Help came in the form of her mother, who would smuggle out every bit of paper Salma wrote on. The poems, eventually, were published in a Tamil weekly. “Seeing the depth of my poems, the editor gave me more opportunities,” says Salma. The letters from the editor were also smuggled to her by her mother.
In 2000, her first collection of poems, Oru Maalaiyum Innoru Maalaiyum, was published. For Salma, things really began to change the following year, when seats in the Tuvarankurichi panchayat election were reserved for women. A member of the DMK, Malik was forced to field his wife in the civic polls. For Salma, it was a lifeline. She began campaigning, chairing meetings and educating women in her own community. The elections helped her break free of Malik's control. In 2002, Salma was invited to an international conference on women's issues held in Sri Lanka. In 2006, she contested the Marungapuri assembly constituency, but lost, reportedly because of foul play by her male party colleagues. Some things never change for women, she rues.

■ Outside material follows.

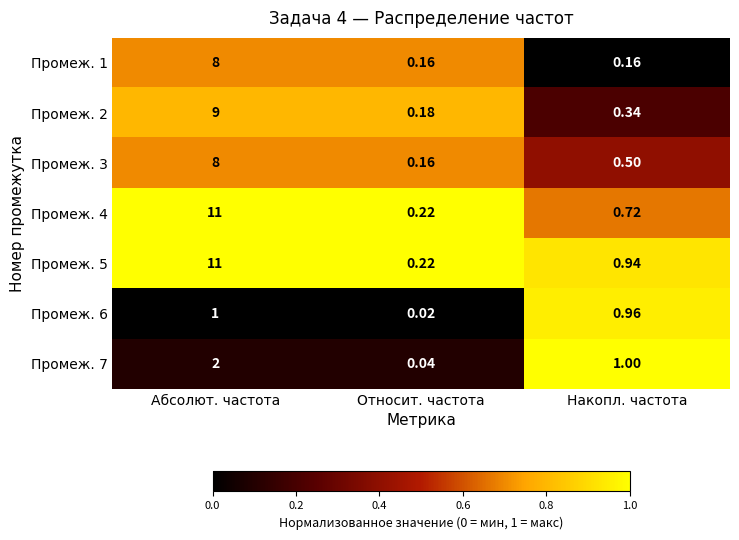

At which label is Промеж. 5 closest to 5?

Накопл. частота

Salma's literary career has soared in the past decade. In 2006, the year she was nominated chairman of the state social welfare board, the National Book Trust of India nominated her to the Frankfurt Book Fair. A year later, Salma became the featured author at the first Norman Cutler conference of South Asian Literature at the University of Chicago.
People in her village now recognise her not as Rokkaiah or Rajathi, but as the writer Salma, known for her bold, sarcastic and probing works on gender and sexuality. Her debut novel Irandaam Jamangalin Kathai (The Hours Past Midnight in English) was long-listed for The Man Asian Booker Prize. It captures Muslim women and their oppression through the eyes of a girl called Raafia. Ask Salma who Raafia is, and she says, “It is me. Every character in the novel is a real-life character.”
In 2013, British filmmaker Kim Longinotto brought Salma's life to the screen. The award-winning documentary has been screened in eleven countries across the globe. The latest addition to Salma's oeuvre is Kanavu Velipanayam, a travelogue describing her experiences in 20 countries.
Her writings have brought her worldwide acclaim. But, perhaps, what gives her the most joy is how things have changed at home. Malik is no longer the tyrant he was. He is now the proud husband of a liberated woman.